• _YOUR ASSIGNMENT_
Rename "range" to "spread" everywhere it occurs in the data, and reproduce every line otherwise unchanged.

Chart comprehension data

:::::

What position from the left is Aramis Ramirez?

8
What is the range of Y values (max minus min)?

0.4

:::::

• _COMPLETED TASK_
What position from the left is Aramis Ramirez?

8
What is the spread of Y values (max minus min)?

0.4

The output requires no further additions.